使い捨て検査・検診用ゴム手袋(JIS T 9115 : 2000 参照)
適用範囲
手術を除いた検査、検診、治療行為及び汚染された医療材料を取り扱う場合、患者及び使用者を交差感染からまもるために使用する滅菌及び未滅菌の使い捨て形式の手術用ゴム手袋。
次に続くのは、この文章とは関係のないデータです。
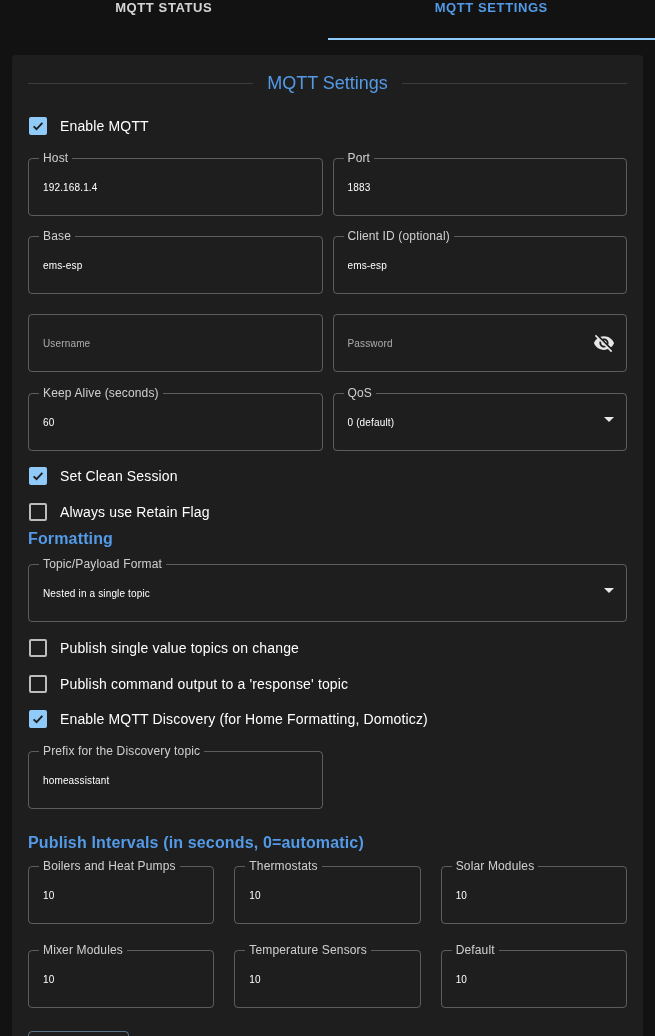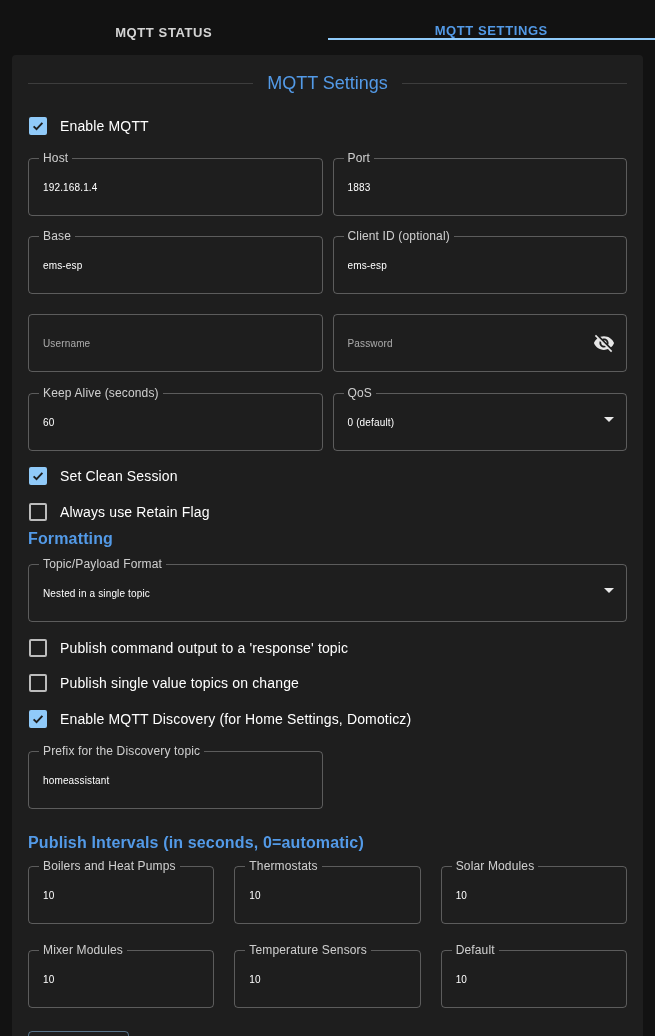--- a/index.html
+++ b/index.html
@@ -6,21 +6,21 @@
   html,body { width:655px; height:1036px; overflow:hidden; }
   body {
     background:var(--background,#121212);
     font-family:"Liberation Sans", sans-serif;
     color:#fff;
     -webkit-font-smoothing:antialiased;
   }
   
   .tabbar { display:flex; height:40px; background:var(--background,#121212); }
   .tab {
-    flex:1; display:flex; align-items:flex-end; justify-content:center;
+    flex:1; display:flex; align-items:flex-start; justify-content:center;
     font-size:13px; font-weight:700; letter-spacing:.6px;
     color:rgba(255,255,255,.82); cursor:pointer;
   }
   .tab.active { color:var(--accent,#539ae7); border-bottom:2px solid var(--lightblue,#90caf9); }
   
   .panel {
     margin:15px 12px 0; background:var(--panel,#1e1e1e);
     border-radius:4px; padding:18px 16px 14px; min-height:981px;
   }
   
@@ -182,41 +182,41 @@
   </label>
 
   <div class="section-h mt24 mb16">Formatting</div>
 
   <div class="field select mb16">
     <span class="flabel">Topic/Payload Format</span>
     <span class="fvalue">Nested in a single topic</span>
     <span class="dd-arrow"></span>
   </div>
 
+  <label class="check-row mb16">
+    <span class="cbox">
+      
+    </span>
+    <span class="clabel">Publish single value topics on change</span>
+  </label>
+
   <label class="check-row mb15">
     <span class="cbox">
       
     </span>
     <span class="clabel">Publish command output to a 'response' topic</span>
-  </label>
-
-  <label class="check-row mb16">
-    <span class="cbox">
-      
-    </span>
-    <span class="clabel">Publish single value topics on change</span>
   </label>
 
   <label class="check-row mb22">
     <span class="cbox on">
       <svg width="14" height="14" viewBox="0 0 24 24">
           <path d="M4.5 12.5l5 5 10-11" fill="none" stroke="#1e1e1e" stroke-width="3.2"></path>
         </svg>
     </span>
-    <span class="clabel">Enable MQTT Discovery (for Home Settings, Domoticz)</span>
+    <span class="clabel">Enable MQTT Discovery (for Home Formatting, Domoticz)</span>
   </label>
 
   <div class="field half">
     <span class="flabel">Prefix for the Discovery topic</span>
     <input value="homeassistant" style="">
   </div>
 
   <div class="section-h mt25 mb14">Publish Intervals (in seconds, 0=automatic)</div>
 
   <div class="grid3 mb26">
(手袋の表面が平滑なもの及び表面の一部又は全面が荒面の手袋にも適用)
1種 天然ゴムラテックス(NR)を主原料とした手袋
2種 合成ゴムラテックス、天然ゴム溶液、又は合成ゴム溶液を主原料とした手袋
性能
試験項目 | 性能 | 主な試験条件 | ||
---|---|---|---|---|
1種 | 2種 | |||
老化前 | 引張強さ(Mpa) 切断時伸び(%) |
21以上 700以上 |
15以上 500以上 |
JIS K 6251 |
老化後 | 引張強さ(Mpa) 切断時伸び(%) |
16以上 500以上 |
11以上 450以上 |
JIS K 6257 70℃±1℃ 168h _ 02h |
*Mpa(メガパスカル)とは応力(圧力)の単位。 1Mpa=1N/㎟
検査水準及びAQL
項目 | 検査水準 | AQL |
---|---|---|
寸法(幅、全長、厚さ) | S-2 | 4.0 |
水密性(ピンホール) | S-4 | 2.5 |
物性(老化前、老化後) | S-2 | 4.0 |
使い捨て検査・検診用ビニル手袋(JIS T 9116 : 2000参照)
適用範囲
手術を除いた検査、検診、治療行為及び汚染された医療材料を取り扱う場合、患者及び使用者を交差感染からまもるために使用する滅菌及び未滅菌の使い捨て形式の手術用ビニル手袋。
(手袋の表面が平滑なもの及び表面の一部又は全面が荒面の手袋にも適用)
性能
試験項目 | 性能 | 主な試験条件 | |
---|---|---|---|
老化前 | 引張強さ(Mpa) 切断時伸び(%) |
8以上 300以上 |
JIS K 6251 引張速度200mm/min |
老化後 | 引張強さ(Mpa) 切断時伸び(%) |
8以上 300以上 |
JIS K 6257 70℃±1℃ 168h _ 02h |
*Mpa(メガパスカル)とは応力(圧力)の単位。 1Mpa=1N/㎟
検査水準及びAQL
項目 | 検査水準 | AQL |
---|---|---|
寸法(幅、全長、厚さ) | S-2 | 4.0 |
水密性(ピンホール) | S-4 | 2.5 |
物性(老化前、老化後) | S-2 | 4.0 |
手袋の着脱方法
※手袋表面を汚染した感染性物質は手袋着脱後も手指から検出されることが報告されています。患者ごとに手袋を交換し、適切に手袋を外した上で必ず手指消毒を行うことで、手指を介する交差感染から患者をまもりましょう。
着用方法
*手指衛生後、清潔な手袋の指先や手のひら部分に触れて汚染物質が手袋表面に付着しないよう手袋の手首部分を掴みましょう。
さらに手袋の指先を下に垂らして、上からはめると装着しやすくなります。

*はめた際に手袋に破損がないか等 確認します。
外し方
*汚染を拡散させない手順を徹底し、内側が表になるように外し、手袋をしている手で丸めて持ちます。

*汚染した面をそのまま外側にしてしまいますと、廃棄物容器の周辺を汚染してしまったり、それがきっかけで周囲環境を汚染することがあります。
※手袋を脱いだ時には、処置毎に廃棄・交換するとともに、汚染された表面に触れないように手袋を外すなど、適切な着脱および手指消毒を徹底する必要があります。